Oxidative DNA damage and DNA repair gene variants in differentiated thyroid cancer patients treated with radioactive iodine.

Abstract

Purpose: This study aimed to evaluate oxidative DNA damage and its association with polymorphisms in DNA repair enzymes among patients with differentiated thyroid cancer (DTC) treated with high-dose radioactive iodine (RAI, ≥100 mCi). Relationships between DNA damage markers, gene variants, and clinical or tumor characteristics were also explored.

Methods: Seventy-nine patients with DTC and 59 age and sex matched controls from a Turkish population were included. Urinary 8-hydroxy-2'-deoxyguanosine (8-oxoG), a marker of oxidative DNA damage, was measured by ELISA at baseline, 2 weeks, and 3 months post-RAI. Genotyping for hOGG1 Ser326Cys and APE1 Asp148Glu polymorphisms was performed on leukocyte-derived DNA using real-time PCR and melting curve analysis.

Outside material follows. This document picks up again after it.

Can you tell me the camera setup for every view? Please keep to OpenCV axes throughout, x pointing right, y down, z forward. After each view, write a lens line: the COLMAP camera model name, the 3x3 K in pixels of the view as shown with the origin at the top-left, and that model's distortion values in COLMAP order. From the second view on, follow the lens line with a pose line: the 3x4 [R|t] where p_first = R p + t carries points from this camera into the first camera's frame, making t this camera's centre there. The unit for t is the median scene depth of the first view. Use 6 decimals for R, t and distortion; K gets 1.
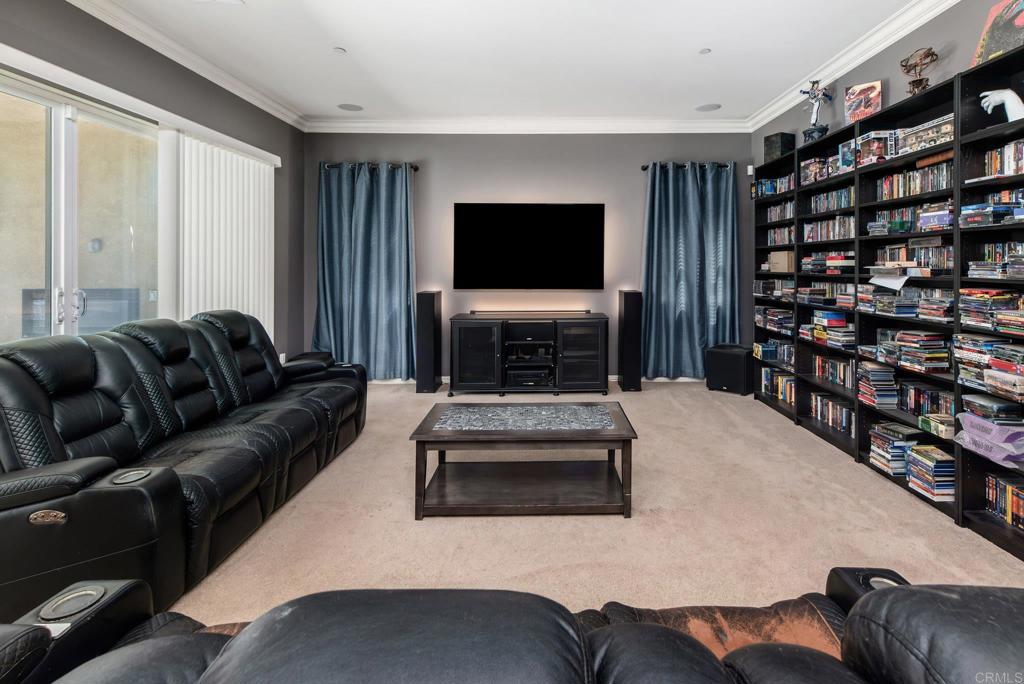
lens RADIAL K [[478.7, 0, 512.2], [0, 478.7, 262.9], [0, 0, 1]] dist [-0.004574, -0.000328]
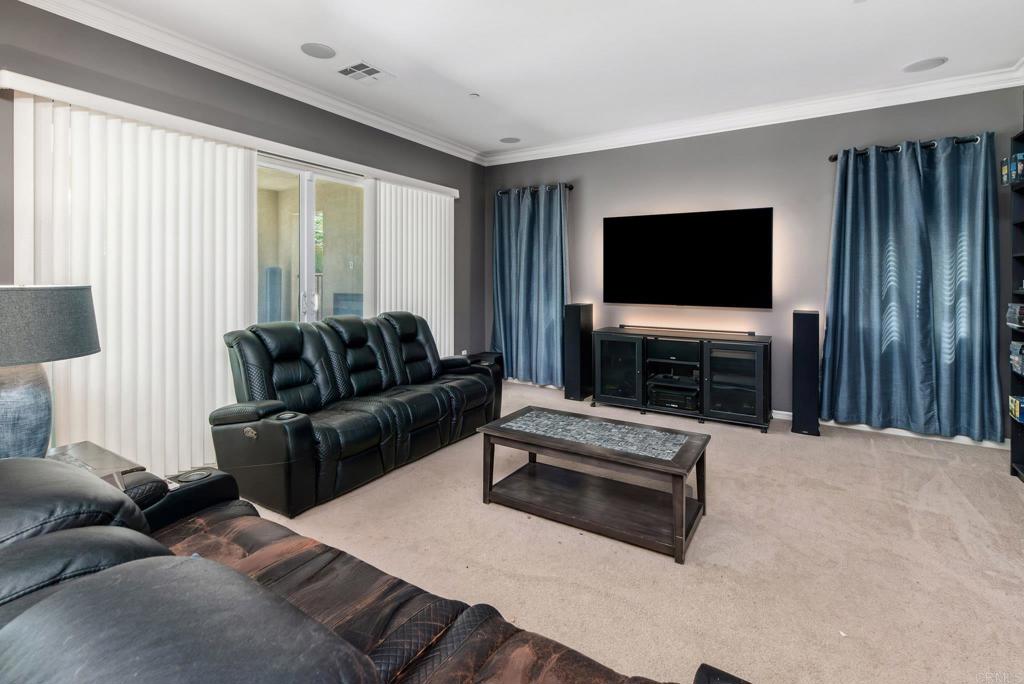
lens RADIAL K [[467.0, 0, 513.0], [0, 467.0, 278.4], [0, 0, 1]] dist [0.001443, 0.000049]
pose [[0.845319, 0.004529, -0.534242, 0.256385], [-0.004282, 0.999989, 0.001701, 0.002893], [0.534244, 0.000849, 0.845330, 0.059023]]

Results: Urinary 8-oxoG levels showed a non-significant upward trend over time (p = 0.252). The Cys/Cys genotype of hOGG1 was more frequent in patients than controls (13 vs. 6%, p = 0.54), while the Ser/Cys genotype was significantly less frequent in patients (36.7 vs. 57.6%; OR: 0.46, 95% CI: 0.22-0.94, p = 0.03). Cys allele frequencies were 0.32 in patients and 0.35 in controls. APE1 genotype and allele distributions did not differ significantly between groups. No associations were found between polymorphisms and 8-oxoG levels or clinical features, including DTC subtype, tumor stage, sex, smoking status, or age.

Conclusion: This is the first study to jointly evaluate urinary 8-oxoG and hOGG1/APE1 polymorphisms in Turkish DTC patients receiving RAI. No consistent associations were found with oxidative DNA damage or clinical characteristics. Larger studies are needed to validate these findings.